LeetCode Permutation in String

567. Permutation in String

Given two strings s1 and s2, write a function to return true if s2 contains the permutation of s1. In other words, one of the first string’s permutations is the substring of the second string.

Example 1:

Input:s1 = "ab" s2 = "eidbaooo"
Output:True
Explanation: s2 contains one permutation of s1 ("ba").

Example 2:

Input:s1= "ab" s2 = "eidboaoo"
Output: False

方法

该题目意思不仅仅只是逆序，Permutation译为置换，包含各种排列组合，由于字符串只包含小写字母，所以可以先生成大小为26的数组count，将s1中的字母出现的次数存于count。用两个指针i,j遍历s2，当j-i+1 == s1.length() 说明在s2中存在s1的Permutation。
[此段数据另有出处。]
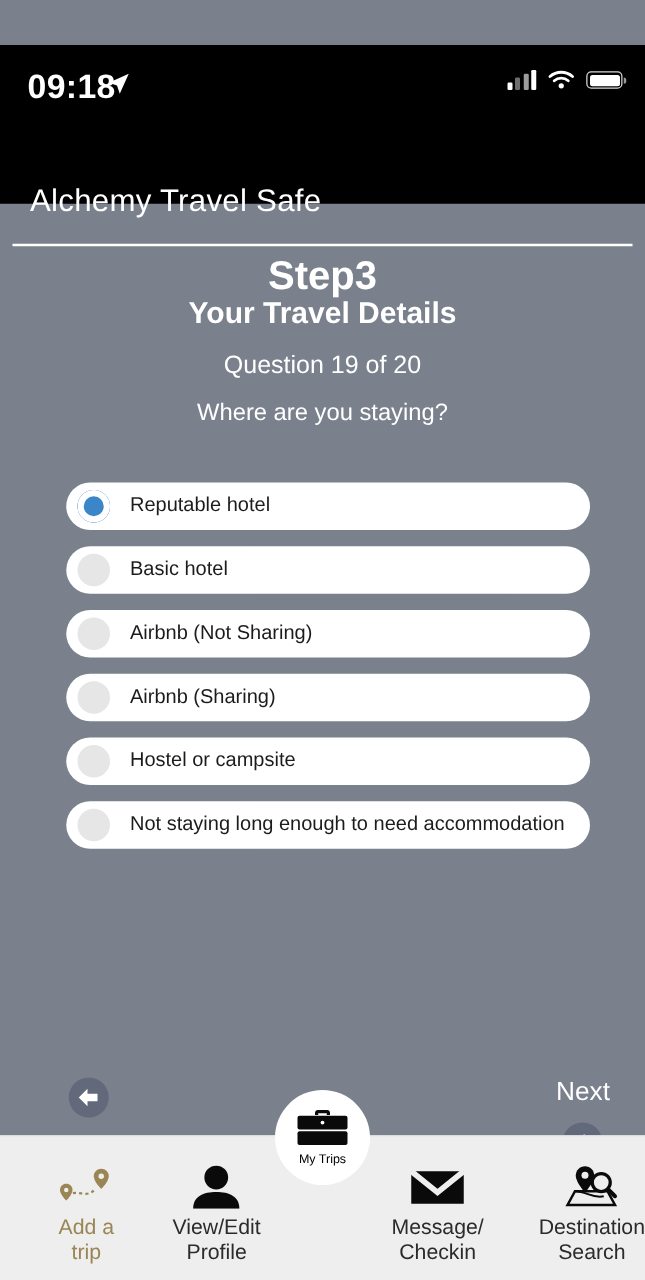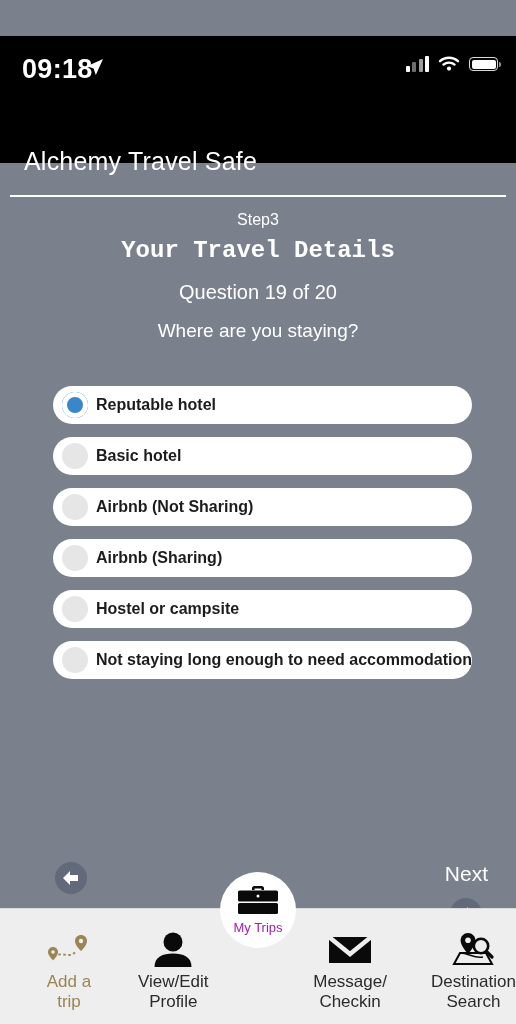"Step3" .step { font-size: 16px -> 32px; font-weight: normal -> bold }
count[s2.charAt(j)-'a']-- == 0，while(++count[s2.charAt(i++)-'a'] != 0){}指的是遍历s2，当s2的字母没有出现在s1时，之前减去的数都加回，从新的i的开始再继续遍历。

对于遇到Permutation的问题，常把s1的符号存在数组中，数组大小一般为256或者26,然后再遍历s2，用两个前后指针进行判断。

public class Solution {
    public boolean checkInclusion(String s1, String s2) {
        int[] count = new int[26];
        for(int i = 0; i < s1.length(); i++){
            count[s1.charAt(i)-'a']++;
        }
        for(int i = 0, j = 0; j < s2.length(); j++){
            if(count[s2.charAt(j)-'a']-- == 0){
                while(++count[s2.charAt(i++)-'a'] != 0){
                }
            }else if(j-i+1 == s1.length()){
                return true;
            }
        }
        return false;
    }
}